I think of House in Los Gatos and my throat tightens. I have only one month left here, but it will be filled with many duties; moving Jackson home from college only to move out of House one week later only to move into the beach house. In between the two leases is a vulnerable two-weeks of “homelessness” in which we travel to the Midwest to see our parents for the first time since we lost House in the Big Trees. I wish I could stay here in this “normal” place. I’m sure the beach will be quite healing, but Santa Cruz is a different beast. There is beauty beyond compare, but also a darkness. Next to the vacation rentals, empty second and third homes of the wealthy, and homes currently for sale and in need of remodeling yet going for $300K over asking price, are shanty towns, growing every day despite the attempts by the city council to sweep them under the rug somewhere. There’s an electrical grid that must be powered off for fear it will burn down the town. There are roads with gaping wounds, falling literally down the mountainside, unrepaired for years. Los Gatos is a place where the wealthy flaunt it, Santa Cruz is a place where the wealthy hide behind their boho clothes and pretend to be progressive while fighting against every apartment complex or affordable housing proposal. As I walk along the charming streets of Los Gatos with Evelyn in the heat of this first day of June, I pass at least five apartment complexes. If these folk, some of the richest in the world, can still sell their homes for $3 million even though they’re surrounded by apartments and rentals, I’m fairly sure the same could happen in Santa Cruz, one of the hottest housing markets in the nation. I wish they would act, because since the fire the failures in our housing and infrastructure are getting harder to bear. I think before the fire I could turn my head from the issues literally screaming at me from the street corner in drunken rage, but now some part of me has been burned away and everything is so raw. Especially the cost of housing and the homelessness it has created.

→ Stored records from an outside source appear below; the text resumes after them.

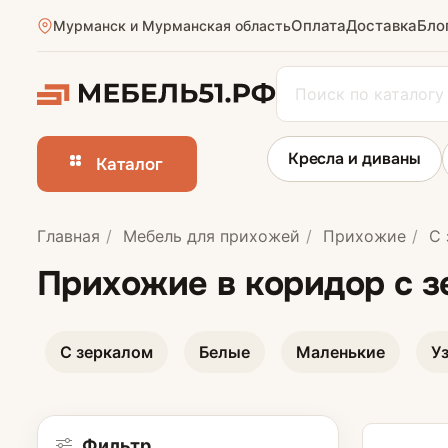
Оплата
Доставка
Бло
Мурманск и Мурманская область
Кресла и диваны
Каталог
Главная
Мебель для прихожей
Прихожие
С 
Прихожие в ко
Прихожие в коридор с 
Узкие прихожи
С зеркалом
Белые
Маленькие
У
Маленькие пр
Большие прих
Фильтр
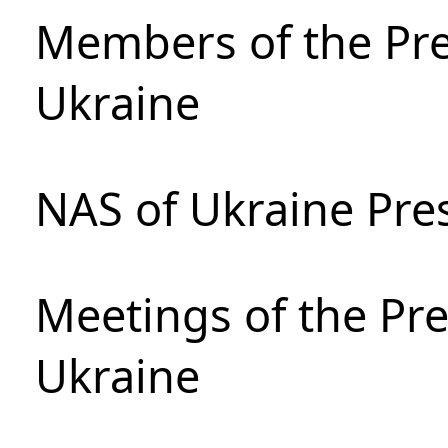
Members of the Pre
Ukraine
NAS of Ukraine Pre
Meetings of the Pre
Ukraine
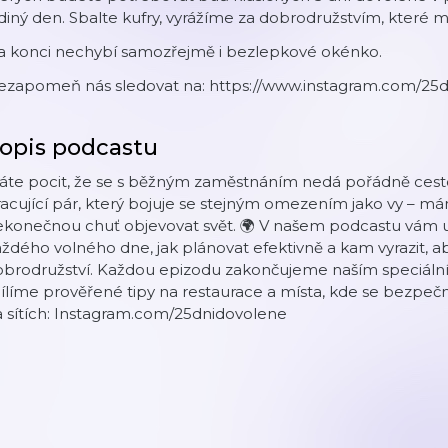
diný den. Sbalte kufry, vyrážíme za dobrodružstvím, které 
a konci nechybí samozřejmě i bezlepkové okénko.
ezapomeň nás sledovat na: https://www.instagram.com/25
opis podcastu
áte pocit, že se s běžným zaměstnáním nedá pořádně cest
acující pár, který bojuje se stejným omezením jako vy – m
ekonečnou chuť objevovat svět. 🌍 V našem podcastu vám 
ždého volného dne, jak plánovat efektivně a kam vyrazit, abys
obrodružství. Každou epizodu zakončujeme naším speciál
ílíme prověřené tipy na restaurace a místa, kde se bezpečně
 sítích: Instagram.com/25dnidovolene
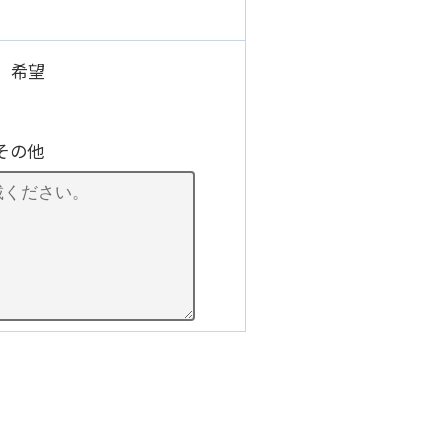
）希望
その他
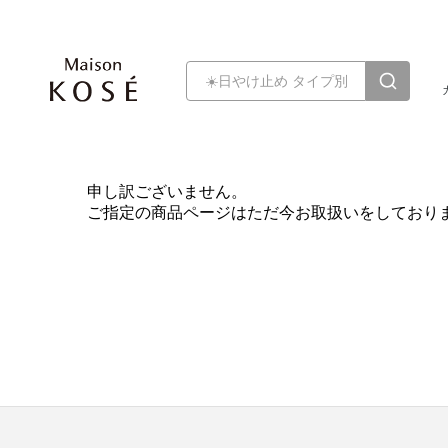
申し訳ございません。
ご指定の商品ページはただ今お取扱いをしており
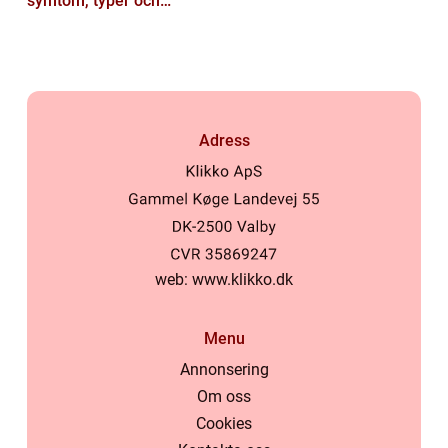
symtom, typer och
behandling
Adress
web:
www.klikko.dk
Menu
Annonsering
Om oss
Cookies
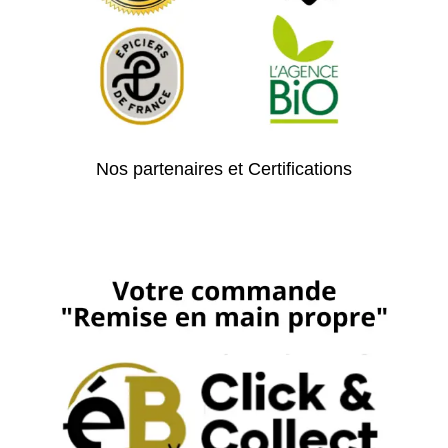
Nos partenaires et Certifications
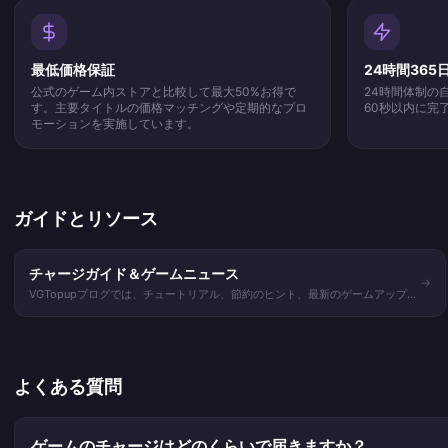
最低価格保証
24時間36
公式のゲーム内ストアと比較して最大50%お得で
24時間体制の
す。主要タイトルの価格マッチングや定期的なプロ
60秒以内に完
モーションを実施しています。
ガイドとリソース
チャージガイド＆ゲームニュース
→
VGTopupブログでは、チュートリアル、節約のヒント、最新のゲームアップデ
ート情報を掲載しています。
よくある質問
ゲームのチャージはどのくらいで届きますか？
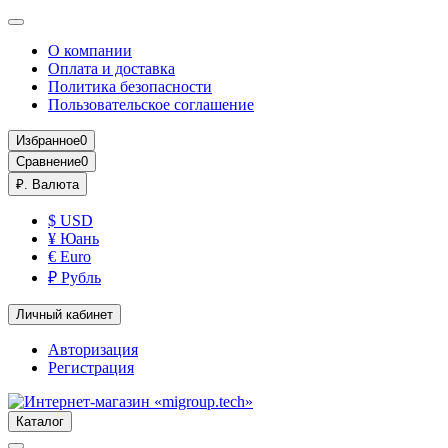
О компании
Оплата и доставка
Политика безопасности
Пользовательское соглашение
Избранное
0
Сравнение
0
₽.
Валюта
$ USD
¥ Юань
€ Euro
₽ Рубль
Личный кабинет
Авторизация
Регистрация
Каталог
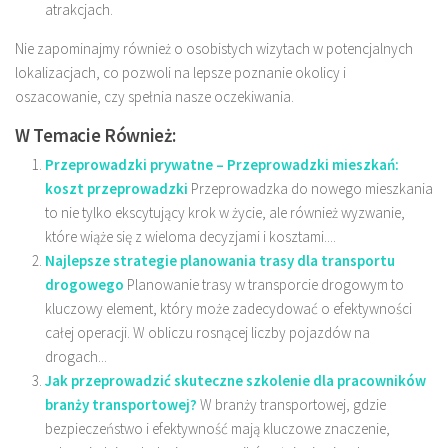
atrakcjach.
Nie zapominajmy również o osobistych wizytach w potencjalnych
lokalizacjach, co pozwoli na lepsze poznanie okolicy i
oszacowanie, czy spełnia nasze oczekiwania.
W Temacie Również:
Przeprowadzki prywatne – Przeprowadzki mieszkań:
koszt przeprowadzki
Przeprowadzka do nowego mieszkania
to nie tylko ekscytujący krok w życie, ale również wyzwanie,
które wiąże się z wieloma decyzjami i kosztami....
Najlepsze strategie planowania trasy dla transportu
drogowego
Planowanie trasy w transporcie drogowym to
kluczowy element, który może zadecydować o efektywności
całej operacji. W obliczu rosnącej liczby pojazdów na
drogach...
Jak przeprowadzić skuteczne szkolenie dla pracowników
branży transportowej?
W branży transportowej, gdzie
bezpieczeństwo i efektywność mają kluczowe znaczenie,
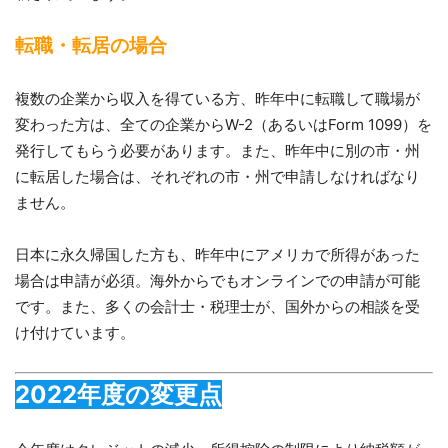
転職・転居の場合
複数の企業から収入を得ている方、昨年中に転職して職場が
変わった方は、全ての企業からW-2（あるいはForm 1099）を
発行してもらう必要があります。また、昨年中に別の市・州
に転居した場合は、それぞれの市・州で申請しなければなり
ません。
日本に永久帰国した方も、昨年中にアメリカで所得があった
場合は申請が必須。海外からでもオンラインでの申請が可能
です。また、多くの会計士・税理士が、国外からの相談を受
け付けています。
2022年度の変更点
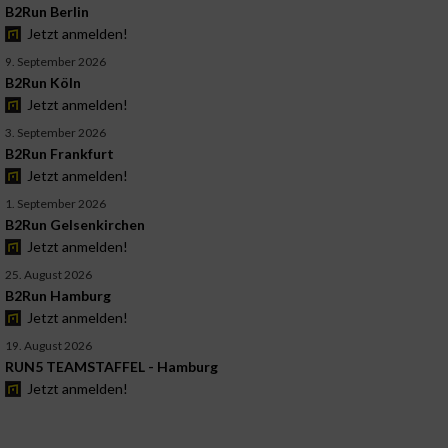
B2Run Berlin
Jetzt anmelden!
9. September 2026
B2Run Köln
Jetzt anmelden!
3. September 2026
B2Run Frankfurt
Jetzt anmelden!
1. September 2026
B2Run Gelsenkirchen
Jetzt anmelden!
25. August 2026
B2Run Hamburg
Jetzt anmelden!
19. August 2026
RUN5 TEAMSTAFFEL - Hamburg
Jetzt anmelden!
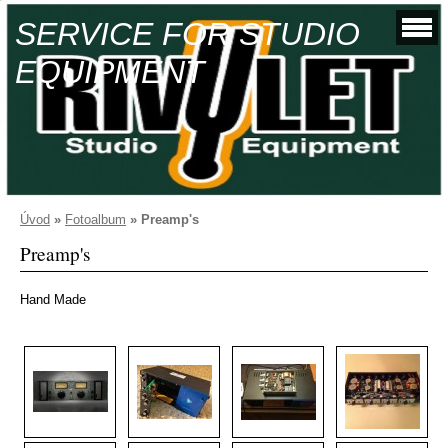
SERVICE FOR STUDIO
EQUIPMENT
Úvod
»
Fotoalbum
»
Preamp's
Preamp's
Hand Made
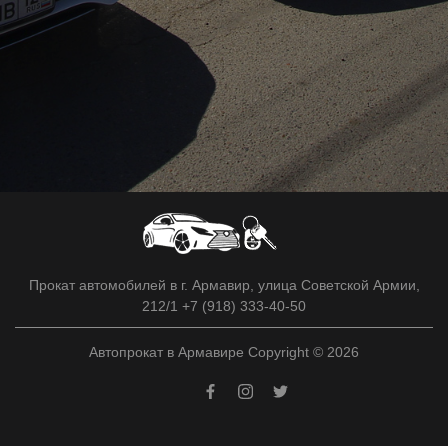
Прокат автомобилей в г. Армавир, улица Советской Армии,
212/1 +7 (918) 333-40-50
Автопрокат в Армавире Copyright © 2026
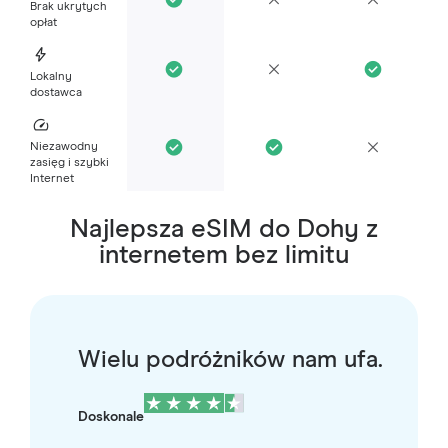
Brak ukrytych
opłat
Lokalny
dostawca
Niezawodny
zasięg i szybki
Internet
Najlepsza eSIM do Dohy z
internetem bez limitu
Wielu podróżników nam ufa.
Doskonale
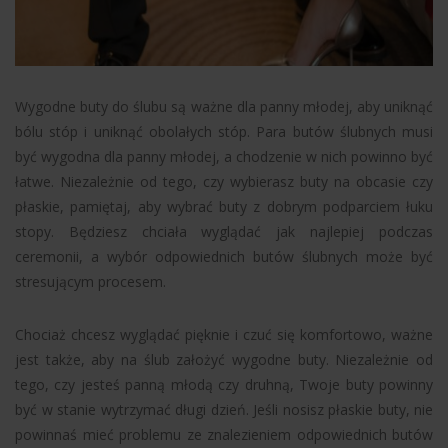
Wygodne buty do ślubu są ważne dla panny młodej, aby uniknąć
bólu stóp i uniknąć obolałych stóp. Para butów ślubnych musi
być wygodna dla panny młodej, a chodzenie w nich powinno być
łatwe. Niezależnie od tego, czy wybierasz buty na obcasie czy
płaskie, pamiętaj, aby wybrać buty z dobrym podparciem łuku
stopy. Będziesz chciała wyglądać jak najlepiej podczas
ceremonii, a wybór odpowiednich butów ślubnych może być
stresującym procesem.
Chociaż chcesz wyglądać pięknie i czuć się komfortowo, ważne
jest także, aby na ślub założyć wygodne buty. Niezależnie od
tego, czy jesteś panną młodą czy druhną, Twoje buty powinny
być w stanie wytrzymać długi dzień. Jeśli nosisz płaskie buty, nie
powinnaś mieć problemu ze znalezieniem odpowiednich butów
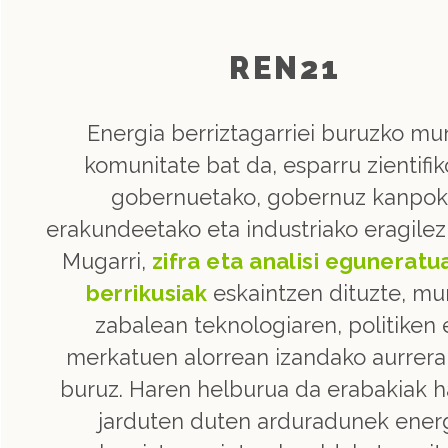
REN21
Energia berriztagarriei buruzko m
komunitate bat da, esparru zientifik
gobernuetako, gobernuz kanpo
erakundeetako eta industriako eragilez
Mugarri,
zifra eta analisi eguneratu
berrikusiak
eskaintzen dituzte, m
zabalean teknologiaren, politiken 
merkatuen alorrean izandako aurrer
buruz. Haren helburua da erabakiak h
jarduten duten arduradunek ener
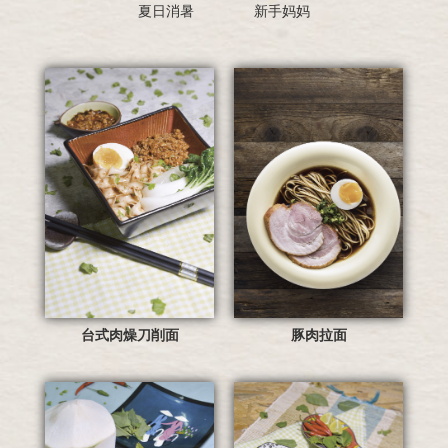
夏日消暑
新手妈妈
台式肉燥刀削面
豚肉拉面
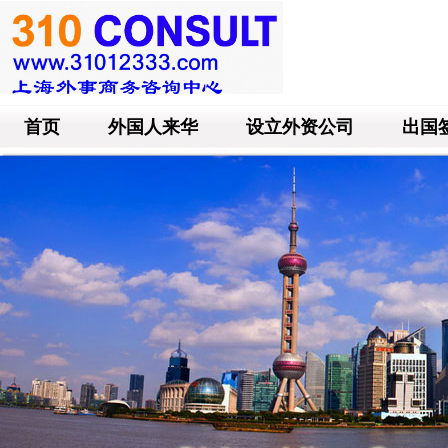
首页
外国人来华
设立外资公司
出国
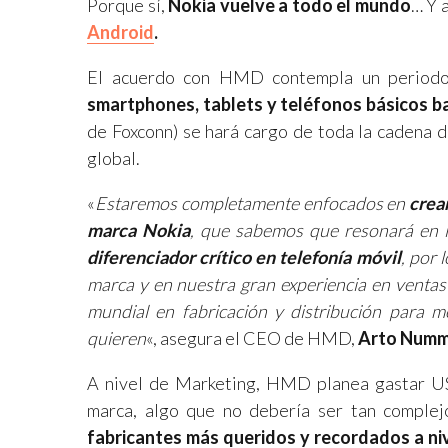
Porque sí,
Nokia vuelve a todo el mundo
… Y 
Android
.
El acuerdo con HMD contempla un perio
smartphones, tablets y teléfonos básicos b
de Foxconn) se hará cargo de toda la cadena de
global.
«
Estaremos completamente enfocados en
crear
marca Nokia
, que sabemos que resonará en 
diferenciador crítico en telefonía móvil
, por 
marca y en nuestra gran experiencia en ventas
mundial en fabricación y distribución para 
quieren
«, asegura el CEO de HMD,
Arto Numm
A nivel de Marketing, HMD planea gastar US
marca, algo que no debería ser tan comple
fabricantes más queridos y recordados a ni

That’s one thing House doesn’t have going for it—the price. However, each time I consider the fact that the landlords spent over $2 million on it and still have to remodel it completely, the structure gently reminds me that the wealthy may play their games, but House has no part in it. House exists to hold the space for life to unfold. The rules humans make are not House’s concern. Neither is disaster, which House has also endured. This House has been good to me and I know somehow it helped me find our beach house the same way the house on Robles Dr. called to my son all those years ago when he begged me, at the age of nine, to check Zillow one more time for the home in Bonny Doon that he knew was waiting for us. There’s magic in life that we can’t explain. I imagine that’s the same magic that propelled Skywoman as she leapt from her home in paradise to fall to the Earth. There’s a web of life, a destiny, in which we all live, including the homes we build to shelter us.

I’ll miss House. I’m so grateful we met and I’ll never forget the shelter that caught me as I fell from the mountain into its safe embrace.